In a chronic dietary toxicity study, Poly-Pale Resin (Rosin, oligomers) was administered to 30 rats/sex/group at target concentrations of 0.050 or 1.0% continuously for 2 years (Industrial Bio-Test Laboratories Inc., 1962e; Klimisch = 3). Test material related toxicity was limited to the 1% dietary group and included statistically significant decreased body weights in both sexes of animals at the interim sacrifice with female body weights remaining statistically lower at the terminal sacrifice; an increase in the liver-to-body weight ratio in female rats; and a significant decrease in heart weight, heart-to-body weight, and heart-to-brain weight ratios for both sexes. The changes in organ weights occurred with no corresponding gross and histopathological effects. Body weight reductions were thought to be related to test substance palatability based on the decrease in total food consumption observed in both sexes at the 52-week observation.
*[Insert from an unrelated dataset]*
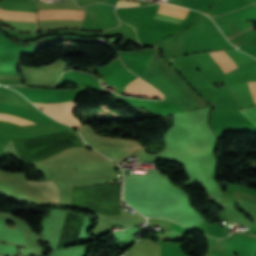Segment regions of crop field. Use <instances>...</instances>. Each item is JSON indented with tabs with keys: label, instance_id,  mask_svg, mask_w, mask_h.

The NOAEL for chronic toxicity was determined to be 0.050% for male and female rats. 

 

In a chronic dietary toxicity study, Dymerex Resin (Rosin, oligomers) was administered to 3 dogs/sex/group at target concentrations of 0.050 or 1.0% daily for 2 years (Industrial Bio-Test Laboratories Inc., 1962d; Klimisch = 3). All animals survived to the end of the study and no significant toxicity was observed in any study parameter for the treated animals. The NOAEL for chronic toxicity was determined to be 1.0% for male and female Beagle dogs.

 

In a chronic dietary toxicity study, Poly-Pale Resin (Rosin, oligomers) was administered to 3 dogs/sex/group at target concentrations of 0.050 or 1.0% daily for 2 years (Industrial Bio-Test Laboratories Inc., 1962f; Klimisch = 3). All animals survived to the end of the study and no significant toxicity was observed for any study parameter in any animalThe NOAEL for chronic toxicity was determined to be 1.0% for male and female dogs.

Justification for classification or non-classification

Not classified for specific target organ toxicity – repeated exposure according to EU Classification, Labelling and Packaging of Substances and Mixtures (CLP) Regulation (EC) No. 1272/2008 or UN Globally Harmonized System of Classification and Labelling of Chemicals (GHS).